Und nicht nur für den Wiener Rathausplatz wird jedes Jahr ein Baum geopfert. Auch vor dem Schloss Schönbrunn steht heuer wieder eine Fichte. Sie ist stolze 160 Jahre alt. Zwei Riesen, die in ihrer Heimat noch viele Jahre lang Lebensraum, Schatten und Sauerstoff hätten spenden können. Stattdessen wurden sie in Netze gepackt, quer durch Österreich transportiert und stehen nun zwischen Punsch- und Ramschständen.

Fagwürdiges Ritual

Das Ritual hat Geschichte: Seit 1959 schenken die Bundesländer Wien abwechselnd einen Christbaum. Doch es ist an der Zeit, sich eine Alternative zu überlegen.

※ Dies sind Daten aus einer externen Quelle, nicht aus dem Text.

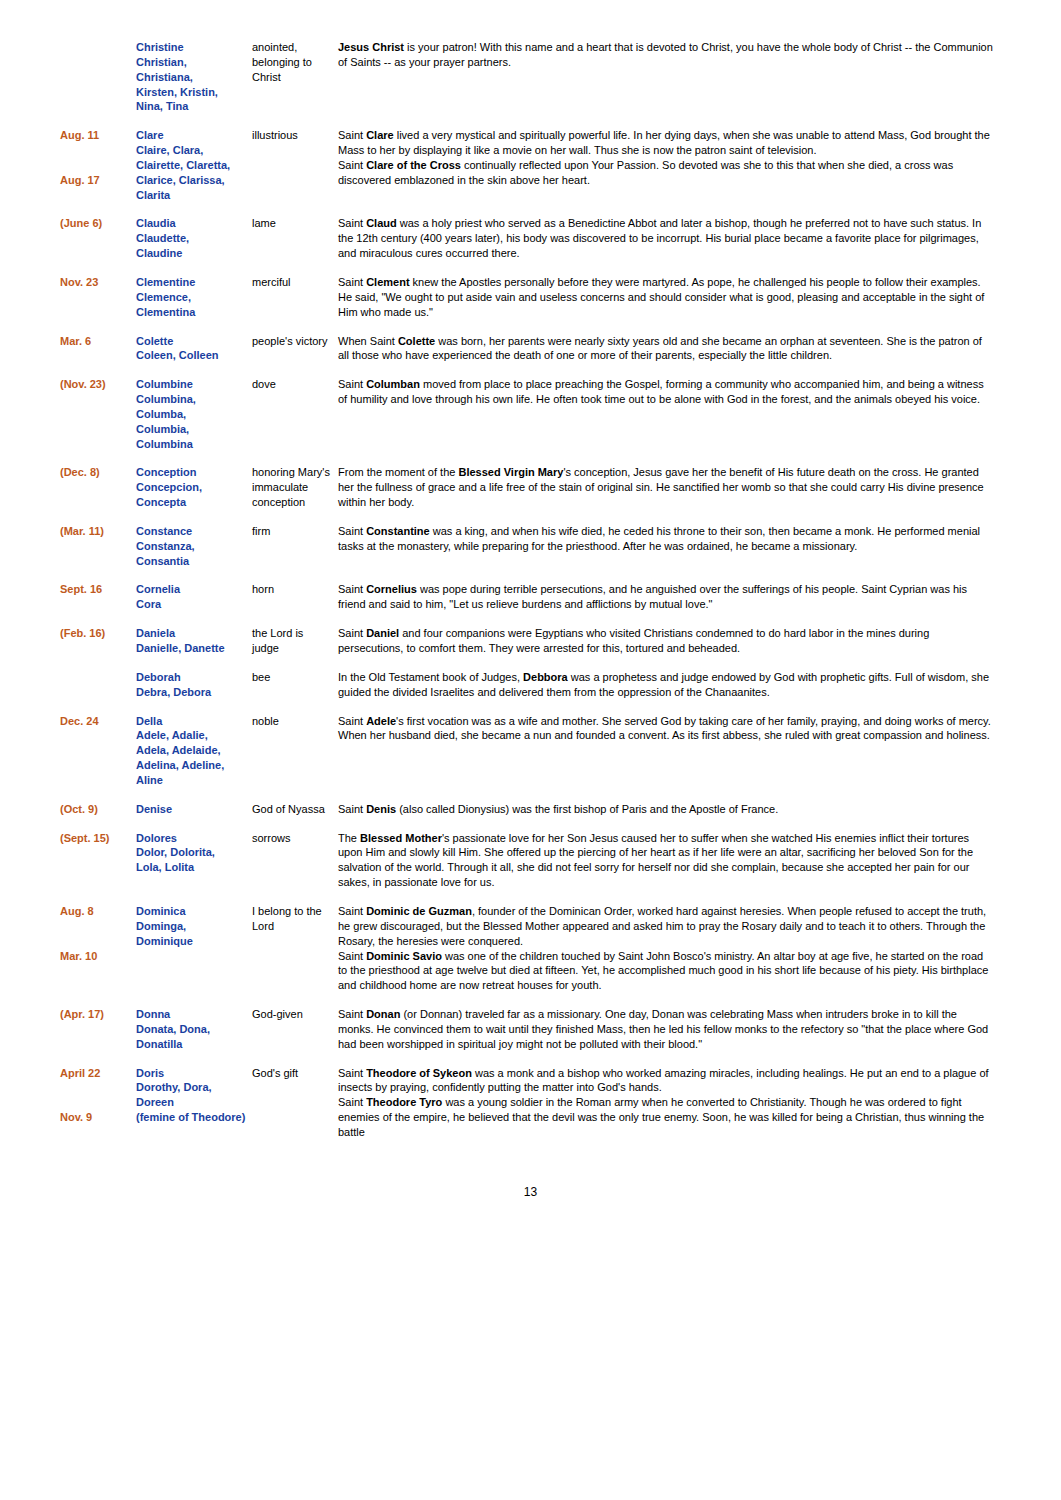| | Christine Christian, Christiana, Kirsten, Kristin, Nina, Tina | anointed, belonging to Christ | Jesus Christ is your patron! With this name and a heart that is devoted to Christ, you have the whole body of Christ -- the Communion of Saints -- as your prayer partners. |
| Aug. 11 Aug. 17 | Clare Claire, Clara, Clairette, Claretta, Clarice, Clarissa, Clarita | illustrious | Saint Clare lived a very mystical and spiritually powerful life. In her dying days, when she was unable to attend Mass, God brought the Mass to her by displaying it like a movie on her wall. Thus she is now the patron saint of television. Saint Clare of the Cross continually reflected upon Your Passion. So devoted was she to this that when she died, a cross was discovered emblazoned in the skin above her heart. |
| (June 6) | Claudia Claudette, Claudine | lame | Saint Claud was a holy priest who served as a Benedictine Abbot and later a bishop, though he preferred not to have such status. In the 12th century (400 years later), his body was discovered to be incorrupt. His burial place became a favorite place for pilgrimages, and miraculous cures occurred there. |
| Nov. 23 | Clementine Clemence, Clementina | merciful | Saint Clement knew the Apostles personally before they were martyred. As pope, he challenged his people to follow their examples. He said, "We ought to put aside vain and useless concerns and should consider what is good, pleasing and acceptable in the sight of Him who made us." |
| Mar. 6 | Colette Coleen, Colleen | people's victory | When Saint Colette was born, her parents were nearly sixty years old and she became an orphan at seventeen. She is the patron of all those who have experienced the death of one or more of their parents, especially the little children. |
| (Nov. 23) | Columbine Columbina, Columba, Columbia, Columbina | dove | Saint Columban moved from place to place preaching the Gospel, forming a community who accompanied him, and being a witness of humility and love through his own life. He often took time out to be alone with God in the forest, and the animals obeyed his voice. |
| (Dec. 8) | Conception Concepcion, Concepta | honoring Mary's immaculate conception | From the moment of the Blessed Virgin Mary 's conception, Jesus gave her the benefit of His future death on the cross. He granted her the fullness of grace and a life free of the stain of original sin. He sanctified her womb so that she could carry His divine presence within her body. |
| (Mar. 11) | Constance Constanza, Consantia | firm | Saint Constantine was a king, and when his wife died, he ceded his throne to their son, then became a monk. He performed menial tasks at the monastery, while preparing for the priesthood. After he was ordained, he became a missionary. |
| Sept. 16 | Cornelia Cora | horn | Saint Cornelius was pope during terrible persecutions, and he anguished over the sufferings of his people. Saint Cyprian was his friend and said to him, "Let us relieve burdens and afflictions by mutual love." |
| (Feb. 16) | Daniela Danielle, Danette | the Lord is judge | Saint Daniel and four companions were Egyptians who visited Christians condemned to do hard labor in the mines during persecutions, to comfort them. They were arrested for this, tortured and beheaded. |
| | Deborah Debra, Debora | bee | In the Old Testament book of Judges, Debbora was a prophetess and judge endowed by God with prophetic gifts. Full of wisdom, she guided the divided Israelites and delivered them from the oppression of the Chanaanites. |
| Dec. 24 | Della Adele, Adalie, Adela, Adelaide, Adelina, Adeline, Aline | noble | Saint Adele 's first vocation was as a wife and mother. She served God by taking care of her family, praying, and doing works of mercy. When her husband died, she became a nun and founded a convent. As its first abbess, she ruled with great compassion and holiness. |
| (Oct. 9) | Denise | God of Nyassa | Saint Denis (also called Dionysius) was the first bishop of Paris and the Apostle of France. |
| (Sept. 15) | Dolores Dolor, Dolorita, Lola, Lolita | sorrows | The Blessed Mother 's passionate love for her Son Jesus caused her to suffer when she watched His enemies inflict their tortures upon Him and slowly kill Him. She offered up the piercing of her heart as if her life were an altar, sacrificing her beloved Son for the salvation of the world. Through it all, she did not feel sorry for herself nor did she complain, because she accepted her pain for our sakes, in passionate love for us. |
| Aug. 8 Mar. 10 | Dominica Dominga, Dominique | I belong to the Lord | Saint Dominic de Guzman , founder of the Dominican Order, worked hard against heresies. When people refused to accept the truth, he grew discouraged, but the Blessed Mother appeared and asked him to pray the Rosary daily and to teach it to others. Through the Rosary, the heresies were conquered. Saint Dominic Savio was one of the children touched by Saint John Bosco's ministry. An altar boy at age five, he started on the road to the priesthood at age twelve but died at fifteen. Yet, he accomplished much good in his short life because of his piety. His birthplace and childhood home are now retreat houses for youth. |
| (Apr. 17) | Donna Donata, Dona, Donatilla | God-given | Saint Donan (or Donnan) traveled far as a missionary. One day, Donan was celebrating Mass when intruders broke in to kill the monks. He convinced them to wait until they finished Mass, then he led his fellow monks to the refectory so "that the place where God had been worshipped in spiritual joy might not be polluted with their blood." |
| April 22 Nov. 9 | Doris Dorothy, Dora, Doreen (femine of Theodore) | God's gift | Saint Theodore of Sykeon was a monk and a bishop who worked amazing miracles, including healings. He put an end to a plague of insects by praying, confidently putting the matter into God's hands. Saint Theodore Tyro was a young soldier in the Roman army when he converted to Christianity. Though he was ordered to fight enemies of the empire, he believed that the devil was the only true enemy. Soon, he was killed for being a Christian, thus winning the battle |
13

Etwa mit kreativen Installationen oder recycelten Materialien, die wiederverwendbar sind.
Wenn wir über Verantwortung und Nachhaltigkeit reden, dann sollten wir auch über unsere Weihnachtssymbolik nachdenken. Ein echter Baum ist im Wald am schönsten und nicht auf einem Platz, wo er dekoriert und fotografiert wird. 

Immerhin werden die großen Fichten nach Weihnachten weiter verwendet – als Holzschnitzel, Brennstoff oder Tierstreu. Das rechtfertigt dennoch nicht, dass ein 50 oder 160 Jahre alter Baum gefällt wird, der Jahrzehnte CO₂ gebunden hat und Lebensraum war. Sechs Wochen Glitzer und ein paar Hackschnitzel sind kein fairer Tausch. Das in die Jahre gekommene Lebendbaumopfer bleibt ein Symbol für ein Ritual, das nicht mehr in unsere Zeit passt. 

Zur Autorin: Yvonne Widler ist Redakteurin im Ressort Chronik und Reporterin beim True-Crime-Podcast Dunkle Spuren.